The boy has been incarcerated for most of the four and a half years since he was ten. During a rare period of liberty, he was entrusted by the local authority into the hands of a convicted criminal, in the hope that this man might become a role model. This attempt foundered when his guardian gave up, having found it too difficult, and the boy, taunting the forces of law and order in his pyjamas, threatening to jump from the third-storey window ledge of the multi-storey council block to which he had escaped to avoid capture.


The boy is clearly fascinated with cars but he has now been banned from driving till he is twenty.

c) And the world said ... the widespread problem of our unruly children (11,000 (?) expulsion from school p.a.). The pyjama boy is the tip of a dangerous iceberg of pre-adolescent violence. Importance of finding a solution: ‘real people’ and ‘experts’ comment.
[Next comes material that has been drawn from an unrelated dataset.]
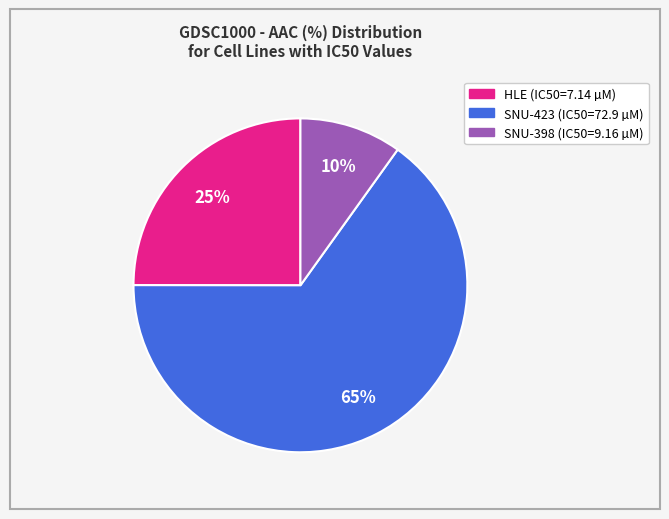

To the nearest percent, what is the difference between the largest and smallest slice percentages?

55%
It will be a campaigning programme, though how we actually learn as a society to make use of the considerable talents of a lad like this, rather than continue the experience of them being turned against us, remains an enigma to me at the moment.

His criminal ‘foster parent’ is a cousin twice removed. The Robinsons are the chief Gypsy family around those parts, they live typically round Hesten Way and Moores.

What can be done to help him? Get the ban on his licence lifted? Buy him a scooter? The problems on his release may be even greater. It seems inevitable that he will once again begin twoccing and end up once again in custody, this time in an adult prison.

Police officers are concerned and intrigued because the stolen car they are pursuing appears to have no driver. In fact, the 9 year old lad has to drive standing and can scarcely see above the dashboard.

His alcoholic shop-lifting mother, her Spanish boyfriend, the environment; clues as to why he acts as he does.

We see his difficult home life, incidents with social workers and child psychiatrists, with his peers and at school. His theft of motors, JCB, a boat, fire-engine. Increasingly long periods of incarceration.

He instructs his solicitor and guardian ad litem and we show their increasing concern at what is happening to him.